Not a Baby Course

It was 6:35 p.m. on the first day of classes at the beginning of my second college semester. I sat crammed into a desk/chair combo made for a fifth grader in Room 207 of the Willard Building on the University Park campus of The Pennsylvania State University grinning like a crazy fool.

A few minutes earlier, a tall man with graying disheveled hair wearing a black overcoat and carrying a messenger bag had walked into the classroom. He’d plunked the bag on the table, took off the overcoat and tossed it over a chair, then pushed his hands through his already disheveled hair. It didn’t help.

He’d then stood there, unpacking the bag while looking around the room, assessing us as we assessed him. There were approximately twenty other people present, all of which appeared to be college-age students. He’d then taken a sheet of paper from the unpacked stack, said a name and for a few seconds, seemed to scrutinize the face of the person who’d responded.

Then he’d continued, “Okay, now that I’ve matched names with faces, I’ll tell you that I’m Dr. Hanold, the chair of the philosophy department here at Penn State. I don’t get the chance to teach very much anymore but I’m in this classroom tonight because I like to get out of the office and interact with all of you. I lead several sections of graduate students but this introductory level course is my favorite because I get to see if I can influence some of you to become philosophy majors,” he finished with a big grin.

“But first,” he went on, “I think it’s only fair that I tell you what type of class this will be. Quite frankly, this is not a baby course. This is an adult course.
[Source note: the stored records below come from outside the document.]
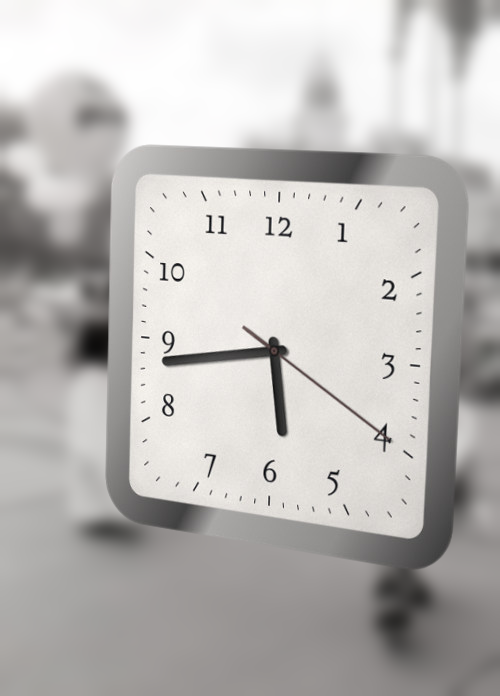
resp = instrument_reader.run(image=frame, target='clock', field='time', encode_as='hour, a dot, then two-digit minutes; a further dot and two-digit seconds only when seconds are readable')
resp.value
5.43.20
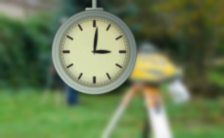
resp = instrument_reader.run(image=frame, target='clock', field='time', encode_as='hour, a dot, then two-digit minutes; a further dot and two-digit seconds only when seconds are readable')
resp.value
3.01
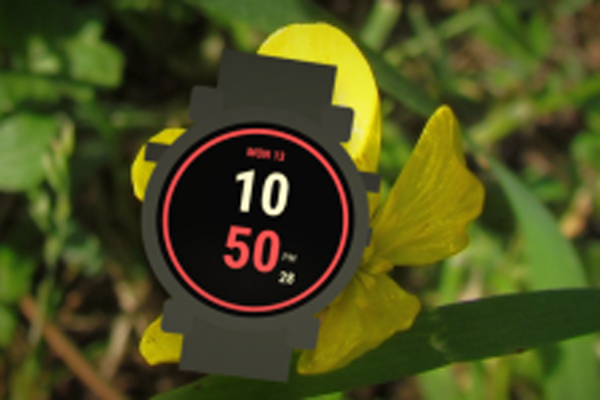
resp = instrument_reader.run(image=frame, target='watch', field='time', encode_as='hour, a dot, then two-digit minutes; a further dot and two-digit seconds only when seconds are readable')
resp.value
10.50
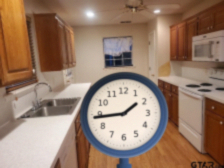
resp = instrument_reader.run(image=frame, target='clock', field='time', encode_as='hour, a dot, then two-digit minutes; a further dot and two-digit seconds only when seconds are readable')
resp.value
1.44
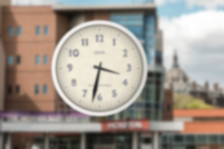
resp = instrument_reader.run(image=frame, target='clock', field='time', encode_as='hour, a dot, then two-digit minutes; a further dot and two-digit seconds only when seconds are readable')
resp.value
3.32
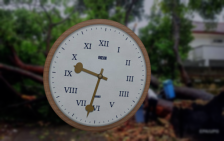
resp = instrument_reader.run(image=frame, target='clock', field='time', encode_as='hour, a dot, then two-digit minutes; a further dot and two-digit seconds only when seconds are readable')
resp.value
9.32
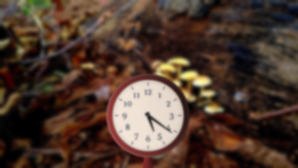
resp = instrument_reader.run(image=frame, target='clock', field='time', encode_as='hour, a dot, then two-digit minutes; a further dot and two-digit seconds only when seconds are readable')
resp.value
5.21
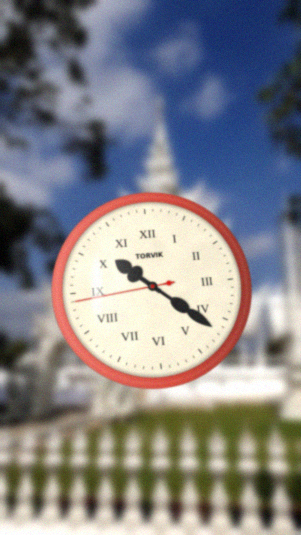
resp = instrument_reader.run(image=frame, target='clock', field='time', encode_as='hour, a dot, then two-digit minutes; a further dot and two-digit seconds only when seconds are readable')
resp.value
10.21.44
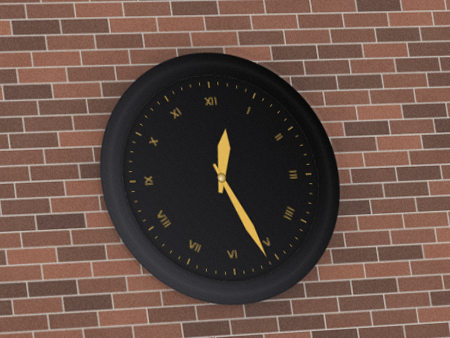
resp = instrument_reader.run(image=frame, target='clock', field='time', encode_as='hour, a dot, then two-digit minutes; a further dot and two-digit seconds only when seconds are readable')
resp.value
12.26
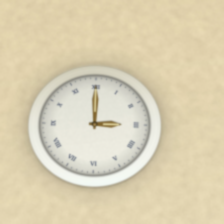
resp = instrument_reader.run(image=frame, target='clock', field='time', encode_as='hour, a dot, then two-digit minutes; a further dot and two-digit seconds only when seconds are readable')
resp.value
3.00
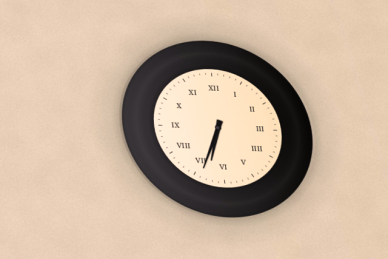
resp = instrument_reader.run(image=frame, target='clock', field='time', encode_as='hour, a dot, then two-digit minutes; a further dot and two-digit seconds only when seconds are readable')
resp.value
6.34
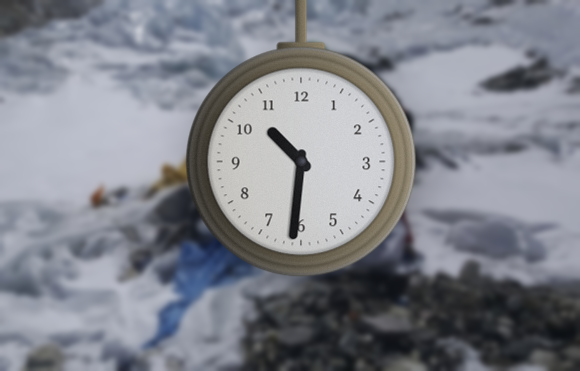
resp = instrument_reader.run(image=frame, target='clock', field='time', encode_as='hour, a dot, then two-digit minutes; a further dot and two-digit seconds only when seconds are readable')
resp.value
10.31
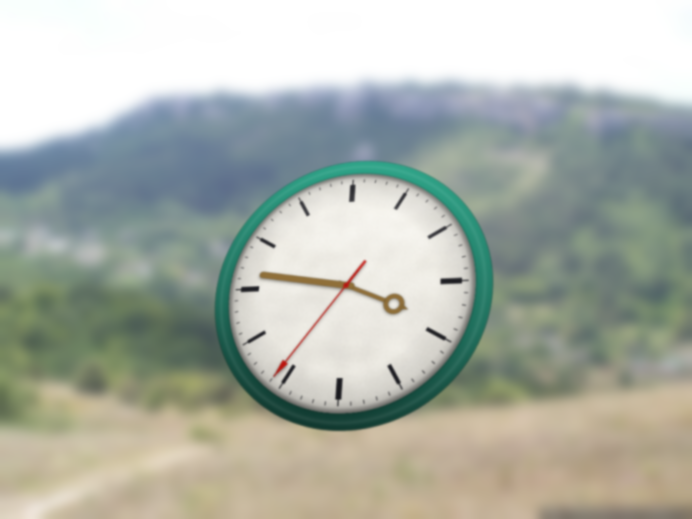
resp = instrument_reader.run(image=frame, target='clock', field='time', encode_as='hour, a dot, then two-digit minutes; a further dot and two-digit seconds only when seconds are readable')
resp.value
3.46.36
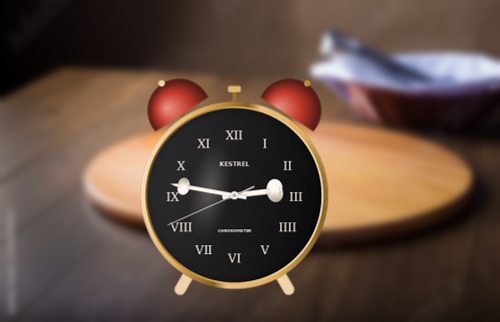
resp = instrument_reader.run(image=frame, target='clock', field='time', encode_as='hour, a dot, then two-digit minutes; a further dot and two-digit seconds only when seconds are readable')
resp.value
2.46.41
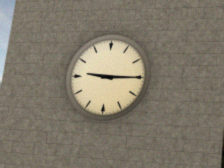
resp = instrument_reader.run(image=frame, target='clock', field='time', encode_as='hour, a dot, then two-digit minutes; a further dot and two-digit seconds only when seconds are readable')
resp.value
9.15
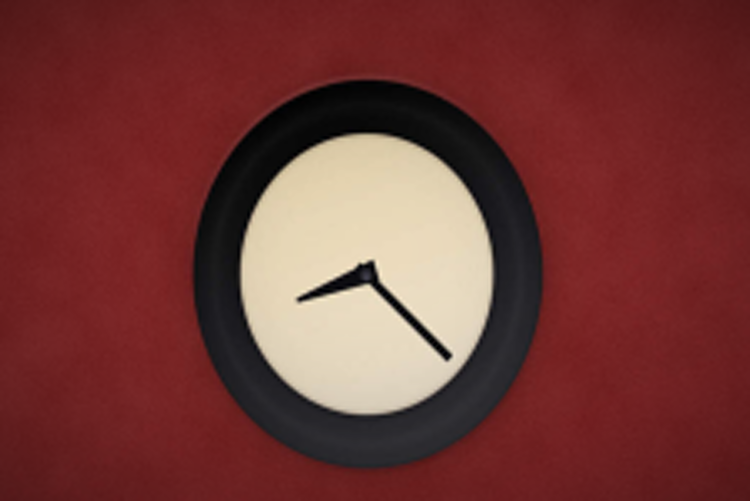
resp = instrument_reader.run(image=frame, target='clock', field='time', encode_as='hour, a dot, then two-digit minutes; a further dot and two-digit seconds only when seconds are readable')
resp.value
8.22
Some courses here at Penn State are what I call “baby courses,” where you are expected to memorize information in order to regurgitate it on exams. This is not one of them.”

That was when I started grinning.

I had no idea what PHIL 001: Basic Problems of Philosophy actually was, but I was enormously thankful that I would not be expected to memorize and regurgitate information. My fifty-six-year-old brain could no longer memorize at the same speed it once had and my internal recall mechanism seemed to be dysfunctional entirely too often. And, I especially liked this guy’s straightforward approach.

I tuned back in to Dr. Hanold. “In an adult course you get to use your brains. In this class we will wrestle with question like: Why is there a universe? What is truth? Are we really free? Now don’t panic, I didn’t say that I expect you to answer these questions, just that I will expect you to think. To consider the problems posed, to form opinions about a particular problem, to come up with arguments either for or against that opinion, and then to write about it.

“We will have lots of discussion. In fact, class participation will probably count for more of your final grade in this course than in any other course you’ll ever take.”

Then he paused, looked toward the still-open classroom door, and said, “So . . . if that all sounds like more than you bargained for, walk out the door and drop the class; there’ll be no hard feelings.”

I don’t remember whether anyone walked out but I stayed firmly seated in the second chair right inside the door. I was finally in a class where I didn’t feel like an incompetent fool. Thinking about and wrestling with problems and issues was what I did best. At long last, maybe my ‘advanced’ age would be an asset instead of a handicap.

In the end, I wholeheartedly agreed with Dr. Hanold. Philosophy 001 was not a baby course. It was an adult course led by an adult who obviously modeled the behavior he expected.

Dr. Hanold was an impressive rarity in a university classroom; he matched the correct names with the correct faces within two class periods and used those names regularly and without hesitation. (His internal recall mechanism worked perfectly.)

If any of us were a little slow to participate in the lively class discussions, he used a specific name and said, “What do you think?” If any of us tried to dominate the discussion, he gently stopped the flow of words and said, “Let’s hear from someone else now.” If any of us felt sure of an argument and thought we had a leg to stand on, he’d immediately say, “Well, yeah, I can see what you’re saying but have you considered . . . ?”

I was particularly impressed with his ability to have the last word without even a trace of arrogance or self-righteousness. Believe me, I have a super-sensitive BS-detector but it hardly bleeped in that class. So, I suppose PHIL 001 was not only not a baby course, it was also a bleep-free course.